China has seen the most significant nation-wide protests since the Tiananmen Square uprising in 1989, with thousands of people taking to the streets demanding an end to brutal “zero COVID” policies.
The trigger was a fire at an apartment building in Urumqi that killed ten people—with COVID lockdown measures widely blamed for preventing firefighters from arriving.
Students have protested at more than 80 universities shouting “Freedom or death”, a slogan from the 1989 struggle. Street protests also took place all across China, including in Hotan, Shanghai, Guangzhou, Wuhan and Beijing.
At the Foxconn iPhone factory in Zhengzhou hundreds of workers also clashed with riot police over fears they were being sent to work alongside people who were COVID-positive, as well as delayed bonus payments. This followed earlier protests over the closed loop production system that forced workers to continue working alongside COVID-positive workmates.
After three years of lockdowns and restrictions China’s working class and students have reached breaking point. This has brought into question the Chinese Communist Party’s (CCP) legitimacy. Many protesters are not only calling for an end to the zero COVID policy but also for an end to the regime itself.
Zero COVID
The CCP has so far avoided large numbers of COVID deaths through an elimination policy involving lockdowns, mass testing and quarantine. As a result China has the lowest COVID-19 deaths per capita worldwide. But three years of brutal COVID restrictions have seen people imprisoned in their homes, often without food.
COVID-positive patients have been crammed together in unsanitary, makeshift quarantine centres that are “worse than prisons”. Numerous people have died after being denied medical care due to lockdowns. Workers have lost months of income.
The government is using lockdowns because of its failure over vaccination and adequate health preparations. Roughly 60 per cent of those over 80, the age group most at risk, have not had a third dose, and many are not vaccinated at all.
The government has failed to increase the number of intensive care beds, with only five critical care beds per 100,000 people compared to around ten in South Korea, Thailand and Australia.
The fight for democracy
The protests have also raised political demands for democracy and an end to CCP rule.
At Tsinghua University in Beijing on 27 November, hundreds of students held up blank sheets of paper, chanting “democracy, rule of law, freedom of expression” and “long live the proletariat”.
The best hope for democracy lies in mass workers’ struggle.

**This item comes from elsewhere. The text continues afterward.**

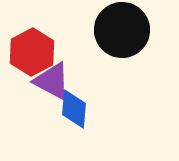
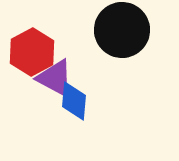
purple triangle: moved 3 px right, 3 px up
blue diamond: moved 8 px up
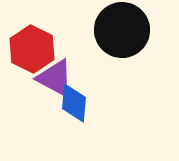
red hexagon: moved 3 px up; rotated 6 degrees counterclockwise
blue diamond: moved 2 px down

Workers’ strike action is the most powerful weapon in the fight for democratic change, with the power to shut down the economy and create a political crisis for the CCP that street protests alone cannot. This is how democratic rights were won in the West, as well as in countries like South Korea, Brazil and South Africa.
Western governments like those in the US and Australia are no friends of the Chinese people.

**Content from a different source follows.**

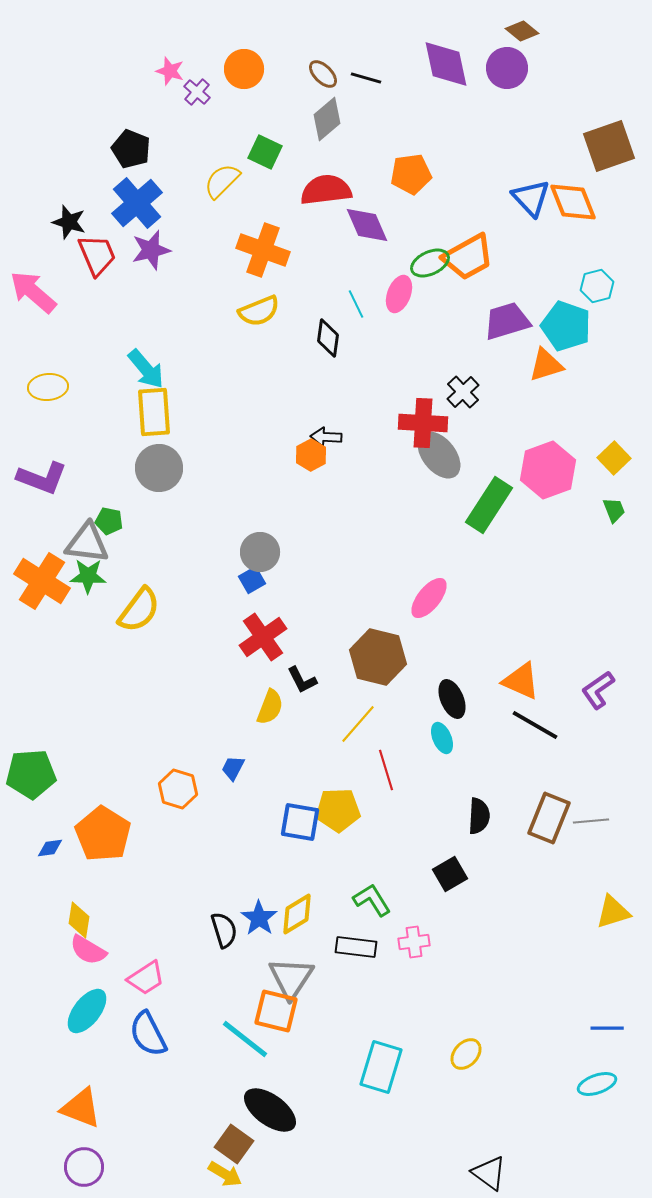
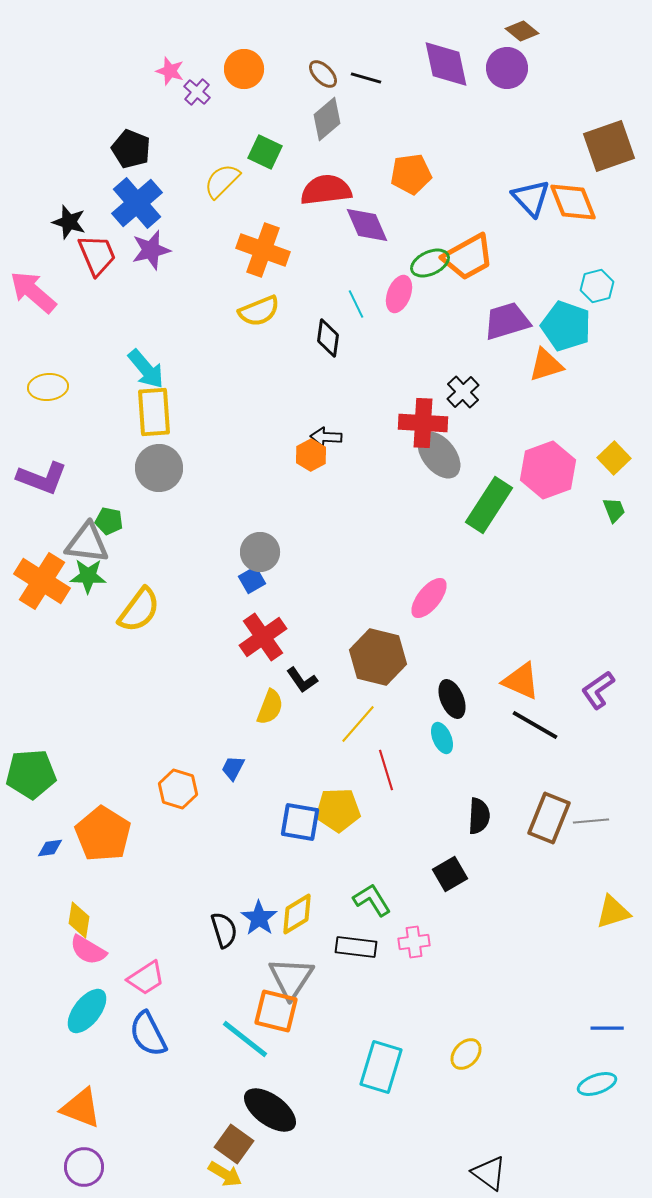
black L-shape at (302, 680): rotated 8 degrees counterclockwise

Western companies like Apple and Amazon benefit from the intense exploitation of Chinese workers under the CCP’s repressive labour laws.
If the right-wing in Australia seem sympathetic to the protests in China it is only because they want to increase Western power—and are already preparing for war with China. Any war would risk a nuclear exchange and millions of deaths in China, the US and Australia.
Beyond the limits of the West
We must also not limit our democratic vision to that of Western liberal democracy. We cannot have illusions that this will bring freedom.
There are severe limits on democracy in the West. In the US, Congress has voted to ban rail workers from striking, imposing a labour contract with no paid sick leave. In Australia, industrial action is often illegal, with risks of heavy fines.
Last week in Sydney a climate activist was sentenced to 15 months in prison for holding up traffic for 25 minutes.
Real democracy can only be won through a fight for both democratic rights and against the massive inequality in China, where 10 per cent of the population control 70 per cent of the wealth. Western-style democracy would leave power in the hands of the Chinese billionaires. It would not end the exploitation of workers and oppression of women and minorities such as Uyghurs.
The recent protests have involved students, migrant workers in Zhengzhou and Guangzhou as well as ethnic minorities such as Uyghurs in a common cause.
They are not yet on the same scale as 1989. But they have already forced the CCP to make concessions and lift some of the COVID restrictions in several cities.
Protests work. But ending the repressive rule of the CCP will require a much more powerful movement involving workers’ action on a mass scale against the authoritarian regime.
The fight for democracy needs to go beyond the kind of democracy that exists in the West. We must fight for a genuinely socialist China with the economy under workers’ democratic control.